## [Stated task]
Reproduce the lines below verbatim, character for character.

## [Data supplied]

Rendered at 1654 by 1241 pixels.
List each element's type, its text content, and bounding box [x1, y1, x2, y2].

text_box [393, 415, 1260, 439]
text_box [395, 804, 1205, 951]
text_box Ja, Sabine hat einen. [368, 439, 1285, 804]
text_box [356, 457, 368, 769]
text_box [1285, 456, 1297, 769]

## [Written solution]
Rendered at 1654 by 1241 pixels.
List each element's type, its text content, and bounding box [x1, y1, x2, y2].

text_box [393, 415, 1260, 439]
text_box [395, 804, 1205, 951]
text_box Ja, Sabine hat einen. [368, 439, 1285, 804]
text_box [356, 457, 368, 769]
text_box [1285, 456, 1297, 769]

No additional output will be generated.